Wann ist ein Kind schulreif? Karlsruher Pädagogin gibt Tipps für die Einschulung

Für viele Kita-Eltern in Karlsruhe steht bald eine wegweisende Entscheidung bevor. Doch warum soll ein Kind eigentlich früher eingeschult werden?

Kind legt Stirn an die Tafel und schaut traurig und abgekämpft drein.
Stress statt Lernfreude. Eine zu frühe Einschulung kann bei Kindern für Überforderung sorgen. Foto: Adobe Stock

Im Februar sind die Anmeldetage für die neuen Erstklässler. Doch welche Kita-Kinder müssen in die Grundschule und können Kinder auch früher eingeschult werden? Die Redaktion hat einige wichtige Fragen und Antworten zum Thema Schuleintritt zusammengestellt.

In Karlsruhe werden Eltern über frühe Einschulung informiert

Am Montag, 22. Januar, gibt es um 18.30 Uhr einen Online-Informationsabend für Kita-Eltern zum Thema Schulreife, Referentinnen sind Lisa Exle, Helen Maier und Sigrun Wüst vom Landratsamt. 

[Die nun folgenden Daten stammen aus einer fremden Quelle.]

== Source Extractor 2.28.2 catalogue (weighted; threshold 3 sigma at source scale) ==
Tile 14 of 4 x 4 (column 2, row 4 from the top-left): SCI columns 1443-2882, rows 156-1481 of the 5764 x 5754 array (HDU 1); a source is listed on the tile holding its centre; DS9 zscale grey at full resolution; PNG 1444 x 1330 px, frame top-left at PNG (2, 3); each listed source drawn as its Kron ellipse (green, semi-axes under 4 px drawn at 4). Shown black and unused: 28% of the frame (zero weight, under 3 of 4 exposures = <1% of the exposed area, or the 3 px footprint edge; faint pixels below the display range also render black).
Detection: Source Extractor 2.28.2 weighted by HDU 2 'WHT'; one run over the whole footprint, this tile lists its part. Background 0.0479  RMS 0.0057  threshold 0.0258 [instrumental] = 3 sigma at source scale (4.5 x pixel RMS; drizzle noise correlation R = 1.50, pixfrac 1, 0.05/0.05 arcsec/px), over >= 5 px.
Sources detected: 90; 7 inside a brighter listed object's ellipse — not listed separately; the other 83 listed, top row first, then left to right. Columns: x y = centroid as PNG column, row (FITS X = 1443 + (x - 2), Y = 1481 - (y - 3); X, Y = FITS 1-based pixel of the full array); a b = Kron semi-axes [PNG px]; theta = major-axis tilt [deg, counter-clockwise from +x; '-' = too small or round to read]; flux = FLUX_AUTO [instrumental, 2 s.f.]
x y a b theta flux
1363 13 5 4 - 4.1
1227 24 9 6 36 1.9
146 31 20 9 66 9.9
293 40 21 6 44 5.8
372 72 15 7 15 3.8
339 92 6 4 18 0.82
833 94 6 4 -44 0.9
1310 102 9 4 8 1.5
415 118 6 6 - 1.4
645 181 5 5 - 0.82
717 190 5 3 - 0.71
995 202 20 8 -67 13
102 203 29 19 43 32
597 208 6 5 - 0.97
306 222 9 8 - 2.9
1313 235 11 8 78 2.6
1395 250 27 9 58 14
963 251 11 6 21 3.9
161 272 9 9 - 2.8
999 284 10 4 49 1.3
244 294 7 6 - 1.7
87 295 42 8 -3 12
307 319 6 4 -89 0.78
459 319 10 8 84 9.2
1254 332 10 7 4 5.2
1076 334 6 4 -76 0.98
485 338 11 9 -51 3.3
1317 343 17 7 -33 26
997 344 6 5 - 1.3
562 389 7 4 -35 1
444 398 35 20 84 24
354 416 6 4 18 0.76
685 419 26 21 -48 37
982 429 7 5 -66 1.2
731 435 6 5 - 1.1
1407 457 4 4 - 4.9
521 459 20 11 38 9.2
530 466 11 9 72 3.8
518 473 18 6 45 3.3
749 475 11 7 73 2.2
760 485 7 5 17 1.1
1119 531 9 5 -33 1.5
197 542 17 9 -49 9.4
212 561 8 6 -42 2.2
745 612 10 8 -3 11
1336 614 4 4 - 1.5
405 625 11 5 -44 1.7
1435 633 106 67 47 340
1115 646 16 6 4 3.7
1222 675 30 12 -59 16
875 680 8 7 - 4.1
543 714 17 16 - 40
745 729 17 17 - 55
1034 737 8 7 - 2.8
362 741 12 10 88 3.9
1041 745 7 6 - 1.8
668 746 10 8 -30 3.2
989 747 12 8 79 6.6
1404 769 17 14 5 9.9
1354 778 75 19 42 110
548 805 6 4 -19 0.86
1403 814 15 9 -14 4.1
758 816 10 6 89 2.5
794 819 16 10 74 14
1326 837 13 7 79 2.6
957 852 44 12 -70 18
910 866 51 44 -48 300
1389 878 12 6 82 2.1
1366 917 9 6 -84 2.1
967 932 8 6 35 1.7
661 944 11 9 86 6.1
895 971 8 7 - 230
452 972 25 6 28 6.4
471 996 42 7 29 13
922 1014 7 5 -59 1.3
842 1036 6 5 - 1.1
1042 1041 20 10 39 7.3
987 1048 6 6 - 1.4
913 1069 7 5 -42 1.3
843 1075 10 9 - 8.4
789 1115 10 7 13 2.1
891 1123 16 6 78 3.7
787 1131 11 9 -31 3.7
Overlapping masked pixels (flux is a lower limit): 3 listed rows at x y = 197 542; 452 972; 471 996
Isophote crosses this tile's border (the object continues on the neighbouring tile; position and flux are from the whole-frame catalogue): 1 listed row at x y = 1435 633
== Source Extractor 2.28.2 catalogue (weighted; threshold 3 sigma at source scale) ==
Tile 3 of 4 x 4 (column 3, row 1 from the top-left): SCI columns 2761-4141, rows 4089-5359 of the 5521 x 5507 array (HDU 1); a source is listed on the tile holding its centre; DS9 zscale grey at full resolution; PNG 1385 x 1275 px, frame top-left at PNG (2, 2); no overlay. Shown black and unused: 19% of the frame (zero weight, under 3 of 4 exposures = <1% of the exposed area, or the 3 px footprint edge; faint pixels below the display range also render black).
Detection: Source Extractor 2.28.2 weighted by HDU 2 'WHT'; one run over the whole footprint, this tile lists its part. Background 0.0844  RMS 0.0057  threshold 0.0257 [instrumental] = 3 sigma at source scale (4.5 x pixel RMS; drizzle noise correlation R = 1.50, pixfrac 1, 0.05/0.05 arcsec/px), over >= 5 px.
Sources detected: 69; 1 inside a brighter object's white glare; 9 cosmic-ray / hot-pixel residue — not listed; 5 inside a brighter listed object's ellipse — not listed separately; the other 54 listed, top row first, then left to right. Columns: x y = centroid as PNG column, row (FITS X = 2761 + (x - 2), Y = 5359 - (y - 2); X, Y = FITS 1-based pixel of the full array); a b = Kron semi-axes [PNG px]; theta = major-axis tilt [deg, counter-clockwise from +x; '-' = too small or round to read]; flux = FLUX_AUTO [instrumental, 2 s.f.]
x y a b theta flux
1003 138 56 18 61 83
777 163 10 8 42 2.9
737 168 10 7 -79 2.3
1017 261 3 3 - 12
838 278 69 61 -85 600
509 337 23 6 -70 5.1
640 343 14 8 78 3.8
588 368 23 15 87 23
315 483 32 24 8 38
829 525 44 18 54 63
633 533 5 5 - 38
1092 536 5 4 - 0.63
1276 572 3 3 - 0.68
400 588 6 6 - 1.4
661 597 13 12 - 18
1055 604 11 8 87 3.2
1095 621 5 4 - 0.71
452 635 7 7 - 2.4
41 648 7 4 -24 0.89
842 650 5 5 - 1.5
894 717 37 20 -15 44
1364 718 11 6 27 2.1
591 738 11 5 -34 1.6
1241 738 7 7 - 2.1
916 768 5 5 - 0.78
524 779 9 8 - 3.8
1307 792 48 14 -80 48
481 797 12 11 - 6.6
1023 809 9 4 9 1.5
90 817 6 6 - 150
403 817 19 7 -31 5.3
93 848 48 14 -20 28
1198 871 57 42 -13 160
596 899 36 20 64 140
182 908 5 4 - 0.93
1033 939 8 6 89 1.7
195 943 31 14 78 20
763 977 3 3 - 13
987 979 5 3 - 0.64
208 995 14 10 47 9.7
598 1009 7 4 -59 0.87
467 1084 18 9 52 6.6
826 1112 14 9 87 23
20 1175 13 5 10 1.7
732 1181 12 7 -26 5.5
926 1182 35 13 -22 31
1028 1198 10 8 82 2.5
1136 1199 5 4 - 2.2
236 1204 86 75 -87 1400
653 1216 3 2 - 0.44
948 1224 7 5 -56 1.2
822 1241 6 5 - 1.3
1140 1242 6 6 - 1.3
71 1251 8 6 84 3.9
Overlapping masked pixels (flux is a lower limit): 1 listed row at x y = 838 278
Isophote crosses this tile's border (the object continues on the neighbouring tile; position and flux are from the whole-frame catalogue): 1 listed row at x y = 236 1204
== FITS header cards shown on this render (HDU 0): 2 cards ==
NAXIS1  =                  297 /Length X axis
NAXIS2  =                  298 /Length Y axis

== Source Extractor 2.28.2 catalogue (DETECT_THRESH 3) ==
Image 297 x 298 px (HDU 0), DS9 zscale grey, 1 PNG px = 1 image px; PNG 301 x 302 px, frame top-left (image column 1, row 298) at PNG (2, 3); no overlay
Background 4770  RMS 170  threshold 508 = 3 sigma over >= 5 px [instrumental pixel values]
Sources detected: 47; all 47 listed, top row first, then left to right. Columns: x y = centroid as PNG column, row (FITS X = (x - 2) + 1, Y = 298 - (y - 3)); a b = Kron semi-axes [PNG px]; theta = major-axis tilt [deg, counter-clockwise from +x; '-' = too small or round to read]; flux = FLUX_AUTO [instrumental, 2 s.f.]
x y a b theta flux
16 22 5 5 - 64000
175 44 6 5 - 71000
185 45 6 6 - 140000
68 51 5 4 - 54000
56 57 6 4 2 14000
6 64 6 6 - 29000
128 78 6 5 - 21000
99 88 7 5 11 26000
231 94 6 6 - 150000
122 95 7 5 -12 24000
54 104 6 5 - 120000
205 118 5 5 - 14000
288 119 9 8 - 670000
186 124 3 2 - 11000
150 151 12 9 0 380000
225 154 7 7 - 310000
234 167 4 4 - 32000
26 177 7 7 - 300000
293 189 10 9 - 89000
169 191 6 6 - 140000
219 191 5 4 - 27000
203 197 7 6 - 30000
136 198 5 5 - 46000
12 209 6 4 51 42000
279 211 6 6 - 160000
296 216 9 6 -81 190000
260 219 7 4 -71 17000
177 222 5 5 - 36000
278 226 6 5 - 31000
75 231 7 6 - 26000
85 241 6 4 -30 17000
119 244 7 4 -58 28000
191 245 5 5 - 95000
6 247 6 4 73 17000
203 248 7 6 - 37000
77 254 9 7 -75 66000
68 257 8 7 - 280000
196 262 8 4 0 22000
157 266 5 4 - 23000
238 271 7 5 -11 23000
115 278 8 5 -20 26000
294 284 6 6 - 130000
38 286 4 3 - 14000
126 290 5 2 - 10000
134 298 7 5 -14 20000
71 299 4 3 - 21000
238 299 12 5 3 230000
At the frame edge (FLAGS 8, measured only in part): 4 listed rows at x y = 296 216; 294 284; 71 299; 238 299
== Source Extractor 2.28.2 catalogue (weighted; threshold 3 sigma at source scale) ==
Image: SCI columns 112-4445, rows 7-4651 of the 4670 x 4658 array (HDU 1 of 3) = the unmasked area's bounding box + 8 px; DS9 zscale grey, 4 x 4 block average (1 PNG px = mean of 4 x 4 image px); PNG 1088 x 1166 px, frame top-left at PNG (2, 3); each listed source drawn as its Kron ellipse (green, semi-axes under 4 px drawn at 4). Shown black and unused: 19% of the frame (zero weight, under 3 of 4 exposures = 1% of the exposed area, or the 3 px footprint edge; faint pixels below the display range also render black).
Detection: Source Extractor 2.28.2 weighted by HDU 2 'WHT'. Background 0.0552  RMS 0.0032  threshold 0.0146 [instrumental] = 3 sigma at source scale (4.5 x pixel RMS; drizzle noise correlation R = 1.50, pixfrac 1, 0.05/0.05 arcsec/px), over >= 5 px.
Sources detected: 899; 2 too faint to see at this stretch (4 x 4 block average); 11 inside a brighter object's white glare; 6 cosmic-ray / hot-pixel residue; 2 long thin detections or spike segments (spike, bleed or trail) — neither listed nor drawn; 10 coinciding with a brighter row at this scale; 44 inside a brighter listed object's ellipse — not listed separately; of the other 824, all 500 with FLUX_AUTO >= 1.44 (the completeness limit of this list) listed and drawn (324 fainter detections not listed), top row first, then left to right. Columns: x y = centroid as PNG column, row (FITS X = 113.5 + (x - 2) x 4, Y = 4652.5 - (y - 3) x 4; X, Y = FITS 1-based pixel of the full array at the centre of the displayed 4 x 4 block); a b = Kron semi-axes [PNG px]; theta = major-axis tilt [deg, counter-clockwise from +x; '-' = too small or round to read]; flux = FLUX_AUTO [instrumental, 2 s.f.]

Wann muss ein Kind in die Schule?
Sobald es am Einschulungsstichtag sechs Jahre alt ist. „Mit Beginn des Schuljahrs sind alle Kinder, die bis 30. Juni des laufenden Kalenderjahrs das sechste Lebensjahr vollendet haben, verpflichtet, die Grundschule zu besuchen“, heißt es im baden-württembergischen Schulgesetz.
Können Kinder auch früher eingeschult werden?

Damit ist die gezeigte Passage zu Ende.